Meaning, bankers pop up on TV and news only when its a spicy story, and that's what people feed into. It's like car crashes, the news doesn't days when no crashes happen on busy roads, or they don't report planes landing safely. If they did, it would be somewhat boring because it would be the same thing everyday, with a very rare day of a crash or malfunction. Take the SVB saga, there wasn't years before of that banks taking correct risk that was reported. 

Most people who claim bad things about bankers probably don't know any bankers or know what they do, but have watched Wall Street or Wolf of Street. It's like lawyers or cops. Every show about cops has to have them draw their firearms, when they happens a very small number of times on the job. 

 

That's different.  There will always be bankers, investors, etc., but either we use fossil fuels less or we face significant environmental harm.  Oil and Gas companies knew what they were doing was going to fuck up the environment and accurately predicted the consequences before the environmentalists way back in the 50's.  In fact they even design their offshore rigs to deal with the consequences of climate change.  They know it's real, but they keep pushing this science denial crap.

 

One of the most common criticisms is that bankers "product no value".

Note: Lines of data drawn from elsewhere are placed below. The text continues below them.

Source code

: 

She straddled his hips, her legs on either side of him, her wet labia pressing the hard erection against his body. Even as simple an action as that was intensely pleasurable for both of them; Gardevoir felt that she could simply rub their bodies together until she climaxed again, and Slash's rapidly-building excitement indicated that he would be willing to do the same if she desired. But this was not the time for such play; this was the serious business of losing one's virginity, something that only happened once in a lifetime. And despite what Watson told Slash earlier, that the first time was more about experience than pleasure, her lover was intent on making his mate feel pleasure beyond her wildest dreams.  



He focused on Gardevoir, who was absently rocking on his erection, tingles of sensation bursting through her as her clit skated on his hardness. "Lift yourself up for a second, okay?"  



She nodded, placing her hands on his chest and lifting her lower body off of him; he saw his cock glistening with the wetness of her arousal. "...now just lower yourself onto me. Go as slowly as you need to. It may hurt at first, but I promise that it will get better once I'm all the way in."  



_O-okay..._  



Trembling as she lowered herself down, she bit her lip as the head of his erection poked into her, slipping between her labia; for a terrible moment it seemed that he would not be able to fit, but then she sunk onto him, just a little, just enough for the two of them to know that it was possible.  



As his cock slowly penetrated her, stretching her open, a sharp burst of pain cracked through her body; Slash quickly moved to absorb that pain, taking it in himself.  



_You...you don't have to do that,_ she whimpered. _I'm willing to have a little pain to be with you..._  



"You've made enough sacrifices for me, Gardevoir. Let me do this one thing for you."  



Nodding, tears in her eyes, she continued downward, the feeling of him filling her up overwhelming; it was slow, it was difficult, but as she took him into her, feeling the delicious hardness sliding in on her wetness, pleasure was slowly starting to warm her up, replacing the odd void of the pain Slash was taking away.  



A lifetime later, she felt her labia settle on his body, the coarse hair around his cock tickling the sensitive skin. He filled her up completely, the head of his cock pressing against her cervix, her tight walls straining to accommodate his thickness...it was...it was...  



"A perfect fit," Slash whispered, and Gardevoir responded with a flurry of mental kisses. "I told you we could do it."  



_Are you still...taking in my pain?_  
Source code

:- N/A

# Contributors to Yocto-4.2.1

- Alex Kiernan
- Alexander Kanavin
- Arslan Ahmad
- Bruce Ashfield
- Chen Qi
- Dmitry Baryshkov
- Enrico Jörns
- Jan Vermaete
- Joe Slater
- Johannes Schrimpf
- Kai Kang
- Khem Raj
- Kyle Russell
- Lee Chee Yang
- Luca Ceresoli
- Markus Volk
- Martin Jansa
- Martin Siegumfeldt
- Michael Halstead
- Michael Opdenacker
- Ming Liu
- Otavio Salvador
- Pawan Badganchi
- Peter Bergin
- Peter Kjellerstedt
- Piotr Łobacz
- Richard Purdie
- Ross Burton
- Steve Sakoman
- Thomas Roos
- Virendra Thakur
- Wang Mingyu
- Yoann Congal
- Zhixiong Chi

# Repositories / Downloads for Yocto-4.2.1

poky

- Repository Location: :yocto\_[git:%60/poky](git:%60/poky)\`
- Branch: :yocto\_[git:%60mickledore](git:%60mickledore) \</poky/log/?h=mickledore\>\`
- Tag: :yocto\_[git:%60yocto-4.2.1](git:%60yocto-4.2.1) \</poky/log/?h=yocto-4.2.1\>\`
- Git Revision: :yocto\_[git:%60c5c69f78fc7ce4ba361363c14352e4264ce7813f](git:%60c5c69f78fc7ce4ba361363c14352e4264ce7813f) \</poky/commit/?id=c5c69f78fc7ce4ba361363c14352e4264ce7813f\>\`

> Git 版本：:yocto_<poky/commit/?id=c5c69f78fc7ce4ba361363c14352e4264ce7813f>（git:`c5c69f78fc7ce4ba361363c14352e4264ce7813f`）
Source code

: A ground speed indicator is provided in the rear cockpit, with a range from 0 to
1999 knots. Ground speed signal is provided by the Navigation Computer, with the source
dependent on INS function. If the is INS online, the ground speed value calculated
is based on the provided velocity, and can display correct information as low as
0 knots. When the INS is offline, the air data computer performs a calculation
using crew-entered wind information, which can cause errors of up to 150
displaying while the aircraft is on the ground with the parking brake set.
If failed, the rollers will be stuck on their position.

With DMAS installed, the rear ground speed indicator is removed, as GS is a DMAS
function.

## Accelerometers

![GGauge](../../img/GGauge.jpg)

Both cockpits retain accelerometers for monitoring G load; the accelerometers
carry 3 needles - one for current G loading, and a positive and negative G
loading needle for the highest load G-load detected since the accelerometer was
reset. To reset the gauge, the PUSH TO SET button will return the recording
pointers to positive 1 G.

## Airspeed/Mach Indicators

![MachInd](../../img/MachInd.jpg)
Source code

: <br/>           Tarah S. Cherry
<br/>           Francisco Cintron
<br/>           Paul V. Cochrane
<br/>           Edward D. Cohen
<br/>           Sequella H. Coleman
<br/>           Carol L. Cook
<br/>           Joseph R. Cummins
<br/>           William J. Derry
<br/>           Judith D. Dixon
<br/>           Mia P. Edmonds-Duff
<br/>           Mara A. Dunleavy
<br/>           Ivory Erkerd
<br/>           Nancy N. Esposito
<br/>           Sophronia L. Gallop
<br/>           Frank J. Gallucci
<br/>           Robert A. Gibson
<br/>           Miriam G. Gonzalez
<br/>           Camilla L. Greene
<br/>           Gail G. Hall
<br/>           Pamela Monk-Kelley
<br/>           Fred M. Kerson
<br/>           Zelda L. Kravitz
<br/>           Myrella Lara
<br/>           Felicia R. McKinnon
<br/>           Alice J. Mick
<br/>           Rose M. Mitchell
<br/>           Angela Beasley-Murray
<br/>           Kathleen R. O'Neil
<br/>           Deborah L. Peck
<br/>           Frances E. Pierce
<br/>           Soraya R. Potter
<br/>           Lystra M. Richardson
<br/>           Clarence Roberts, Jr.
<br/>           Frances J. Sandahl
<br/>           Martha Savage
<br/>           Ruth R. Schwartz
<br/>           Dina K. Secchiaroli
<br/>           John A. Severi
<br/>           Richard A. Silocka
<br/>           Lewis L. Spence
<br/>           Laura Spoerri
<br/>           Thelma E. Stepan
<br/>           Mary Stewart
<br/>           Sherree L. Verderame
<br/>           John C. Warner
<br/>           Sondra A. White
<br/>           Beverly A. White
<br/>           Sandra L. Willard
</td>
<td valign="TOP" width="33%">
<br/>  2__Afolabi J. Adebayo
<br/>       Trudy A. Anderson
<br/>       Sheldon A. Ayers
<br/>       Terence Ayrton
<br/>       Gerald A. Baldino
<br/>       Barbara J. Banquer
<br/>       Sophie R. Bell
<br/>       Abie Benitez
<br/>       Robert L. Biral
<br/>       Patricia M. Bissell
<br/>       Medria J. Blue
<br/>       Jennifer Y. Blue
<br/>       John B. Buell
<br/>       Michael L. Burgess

I'm pretty sure all of the founders I've raised capital for so they could build their business, most of the time through massive hiring or helped find exits so they could go on to start other businesses or retire and enjoy their lives would very much disagree with that criticism.

 
secretsecurities

One of the most common criticisms is that bankers "produce no value". Okay? These are the same people who say that waiters/waitresses and other service folk are more valuable to the economy than bankers. But they actually produce no value. What is it with certain people's obsession with creating physical goods, that's not how the economy works anymore... 

And if bankers got paid minimum wage plus tips, no one would be complaining about them either.

Bankers take enormous risks, and justify their high pay when their bets do well.  But they socialize the losses when things don't turn out well.  Even if your average American cannot clearly enunciate that, people sense the inherent unfairness that there is a class of people who risk other people's money and take all the upside.  Especially when those increasingly unhinged bets end up impacting other people's livelihoods.